In particular, the extra term $v_0 \int_{t_0}^{t_{1}} F dt $ in the expression for change of the kinetic energy of car A as seen by B' is proportional to the change of momentum of car A (i.e. $\int_{t_0}^{t_{1}} F dt $). When you calculate the change in kinetic energy of the road (generally attached to some massive planet) on which car A according to Newton's III acts with the force $(-F)$, and then add that to the total change of energy in each reference frame, we find a corresponding extra term in B equal to $-v_0 \int_{t_0}^{t_{1}} (-F) dt $. without going through the details I got the following answer. I have carried the signs through to make it more clear which parts came from where. (M is the mass of the planet/road and m is the mass of car A).
$$\Delta E=\int_{t_0}^{t_1}Fvdt+\int_{t_0}^{t_1}(-F)(-v_0-\frac{m}{M}v)dt $$
$$ \Delta E'=\int_{t_0}^{t_1}F(v_0+v)dt+\int_{t_0}^{t_1}(-F)(-\frac{m}{M}v)dt $$
So one obtains the same result on the fuel gauge in both B and B', which is satisfying. However, initially I was confused how $v_0$ could still appear in the expression. After all, this is merely the relative velocity of some external observer, right? Not so fast, it turned out.
What I didn't realize was the important point that there is a huge difference between the scenario above, and a seemingly similar example where car A is at rest relative to the road at $t=t_0$ in reference frame B (say B is now the person in the ditch). And B' is taken to be some car travelling in the opposite direction with constant velocity $-v_0$. The initial result is completely the same as above: car A accelerates from velocity $v(t_0)=0$ to $v(t_1)$ in reference frame B (the person) and from $v_0$ to $v(t_1)+v_0$ in B' (the other car), and thus the same results for $W_B$ and $W_B'$ as above are initially found. However, once the change in energy of the underlying planet enters the calculations, things play out very differently: you get a $v_0 \int_{t_0}^{t_{1}} (-F) dt $ term in $W_{B'}$ cancelling the existing $v_0 \int_{t_0}^{t_{1}} F dt $ in that expression, while not much happens with $W_B$.

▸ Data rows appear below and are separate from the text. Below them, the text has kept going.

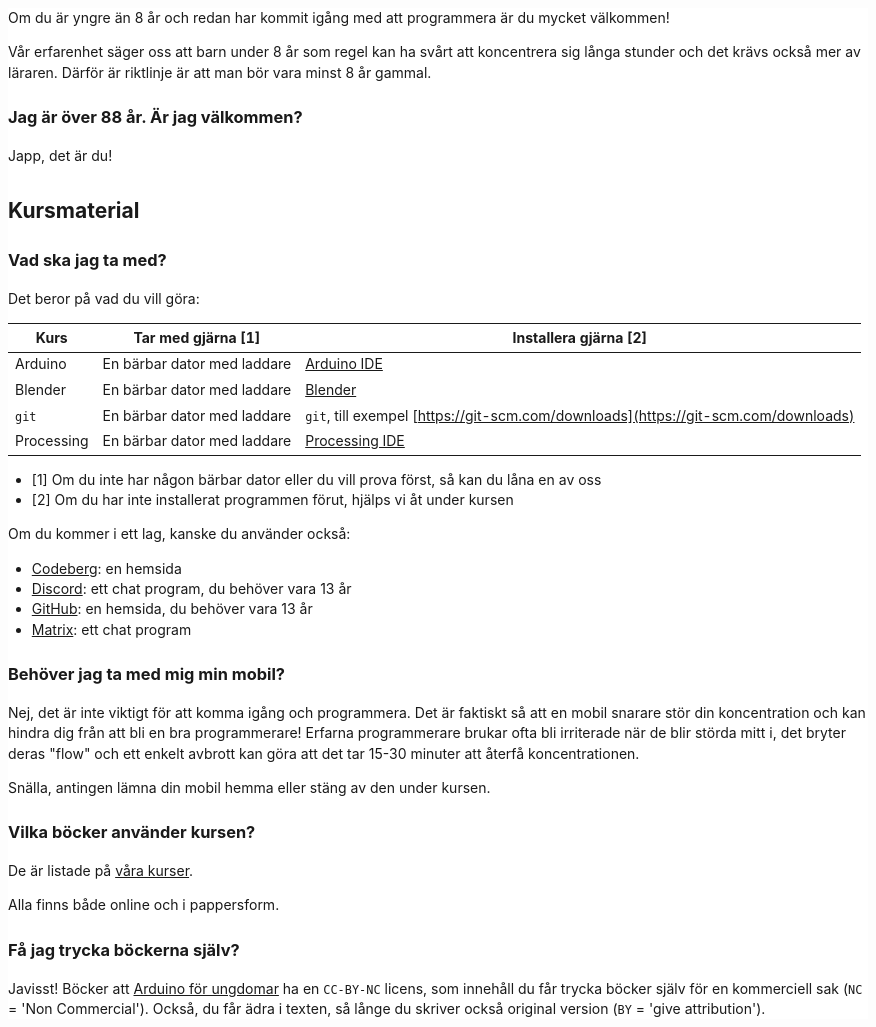 Om du är yngre än 8 år och redan har kommit igång med att programmera
är du mycket välkommen!

Vår erfarenhet säger oss att barn under 8 år som regel kan ha svårt att
koncentrera sig långa stunder och det krävs också mer av läraren.
Därför är riktlinje är att man bör vara minst 8 år gammal.

### Jag är över 88 år. Är jag välkommen?

Japp, det är du!

## Kursmaterial

### Vad ska jag ta med?

Det beror på vad du vill göra:

Kurs       |Tar med gjärna [1]          |Installera gjärna [2]
-----------|----------------------------|-----------------------------------------------------
Arduino    |En bärbar dator med laddare |[Arduino IDE](https://www.arduino.cc/en/software)
Blender    |En bärbar dator med laddare |[Blender](https://www.blender.org/download/)
`git`      |En bärbar dator med laddare |`git`, till exempel [https://git-scm.com/downloads](https://git-scm.com/downloads)
Processing |En bärbar dator med laddare |[Processing IDE](https://processing.org/download)

- [1] Om du inte har någon bärbar dator eller du vill prova först, så kan du låna en av oss
- [2] Om du har inte installerat programmen förut, hjälps vi åt under kursen

Om du kommer i ett lag, kanske du använder också:

- [Codeberg](https://codeberg.org/): en hemsida
- [Discord](https://discord.com/download): ett chat program, du behöver vara 13 år
- [GitHub](https://github.com/): en hemsida, du behöver vara 13 år
- [Matrix](https://matrix.org/): ett chat program

### Behöver jag ta med mig min mobil?

Nej, det är inte viktigt för att komma igång och programmera.
Det är faktiskt så att en mobil snarare stör din koncentration
och kan hindra dig från att bli en bra programmerare!
Erfarna programmerare brukar ofta bli irriterade när de blir störda mitt i,
det bryter deras "flow" och ett enkelt avbrott kan göra
att det tar 15-30 minuter att återfå koncentrationen.

Snälla, antingen lämna din mobil hemma eller stäng av den under kursen.

### Vilka böcker använder kursen?

De är listade på [våra kurser](kurserna/README.md).

Alla finns både online och i pappersform.

### Få jag trycka böckerna själv?

Javisst! Böcker att [Arduino för ungdomar](https://github.com/richelbilderbeek/arduino_foer_ungdomar)
ha en `CC-BY-NC` licens,
som innehåll du får trycka böcker själv för en kommerciell sak (`NC` = 'Non Commercial').
Också, du får ädra i texten, så långe du skriver också original version (`BY` = 'give attribution').
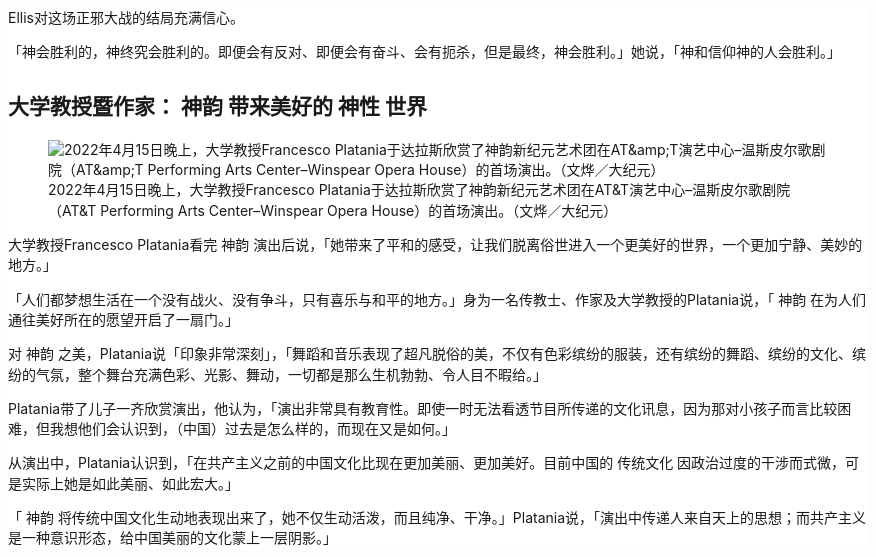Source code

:  </p>
 <p>
  Ellis对这场正邪大战的结局充满信心。
 </p>
 <p>
  「神会胜利的，神终究会胜利的。即便会有反对、即便会有奋斗、会有扼杀，但是最终，神会胜利。」她说，「神和信仰神的人会胜利。」
 </p>
 <h2>
  大学教授暨作家：
  <ok href="/term/16755">
   神韵
  </ok>
  带来美好的
  <ok href="/term/81410">
   神性
  </ok>
  世界
 </h2>
 <figure class="OImage__StyledFigure-sc-1lfley0-0 hHSfVg">
  <img alt="2022年4月15日晚上，大学教授Francesco Platania于达拉斯欣赏了神韵新纪元艺术团在AT&amp;amp;T演艺中心–温斯皮尔歌剧院（AT&amp;amp;T Performing Arts Center–Winspear Opera House）的首场演出。（文烨／大纪元）" src="https://img.soundofhope.org/2022-04/1650165907334.jpg"/>
  <br/><figcaption>
   2022年4月15日晚上，大学教授Francesco Platania于达拉斯欣赏了神韵新纪元艺术团在AT&amp;T演艺中心–温斯皮尔歌剧院（AT&amp;T Performing Arts Center–Winspear Opera House）的首场演出。（文烨／大纪元）
  </figcaption>
 </figure>
 <p>
  大学教授Francesco Platania看完
  <ok href="/term/16755">
   神韵
  </ok>
  演出后说，「她带来了平和的感受，让我们脱离俗世进入一个更美好的世界，一个更加宁静、美妙的地方。」
 </p>
 <p>
  「人们都梦想生活在一个没有战火、没有争斗，只有喜乐与和平的地方。」身为一名传教士、作家及大学教授的Platania说，「
  <ok href="/term/16755">
   神韵
  </ok>
  在为人们通往美好所在的愿望开启了一扇门。」
 </p>
 <p>
  对
  <ok href="/term/16755">
   神韵
  </ok>
  之美，Platania说「印象非常深刻」，「舞蹈和音乐表现了超凡脱俗的美，不仅有色彩缤纷的服装，还有缤纷的舞蹈、缤纷的文化、缤纷的气氛，整个舞台充满色彩、光影、舞动，一切都是那么生机勃勃、令人目不暇给。」
 </p>
 <p>
  Platania带了儿子一齐欣赏演出，他认为，「演出非常具有教育性。即使一时无法看透节目所传递的文化讯息，因为那对小孩子而言比较困难，但我想他们会认识到，（中国）过去是怎么样的，而现在又是如何。」
 </p>
 <p>
  从演出中，Platania认识到，「在共产主义之前的中国文化比现在更加美丽、更加美好。目前中国的
  <ok href="/term/2000">
   传统文化
  </ok>
  因政治过度的干涉而式微，可是实际上她是如此美丽、如此宏大。」
 </p>
 <p>
  「
  <ok href="/term/16755">
   神韵
  </ok>
  将传统中国文化生动地表现出来了，她不仅生动活泼，而且纯净、干净。」Platania说，「演出中传递人来自天上的思想；而共产主义是一种意识形态，给中国美丽的文化蒙上一层阴影。」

$$\Delta E=\int_{t_0}^{t_1}Fvdt+\int_{t_0}^{t_1}(-F)(-\frac{m}{M}v)dt $$
$$ \Delta E'=\int_{t_0}^{t_1}F(v_0+v)dt+\int_{t_0}^{t_1}(-F)(v_0-\frac{m}{M}v)dt $$
So the total work done is luckily the same in each reference frame in both scenarios, but the actual amount of energy differs by an amount $v_0 \int_{t_0}^{t_{1}} F dt $. What somehow seem to matter is whether $v_0$ is merely the velocity of some observer in the background, or the initial velocity of the thing being pushed against relative to the "pusher".
If this is true the moral is that it really must require more energy for the same amount of time to push on something which has a negative component of velocity towards you compared to pushing with the same force against something that is at rest or has a positive component of velocity towards you! wow. That was actually not what I expected the answer to be. I hope I didn't make a sign error somewhere.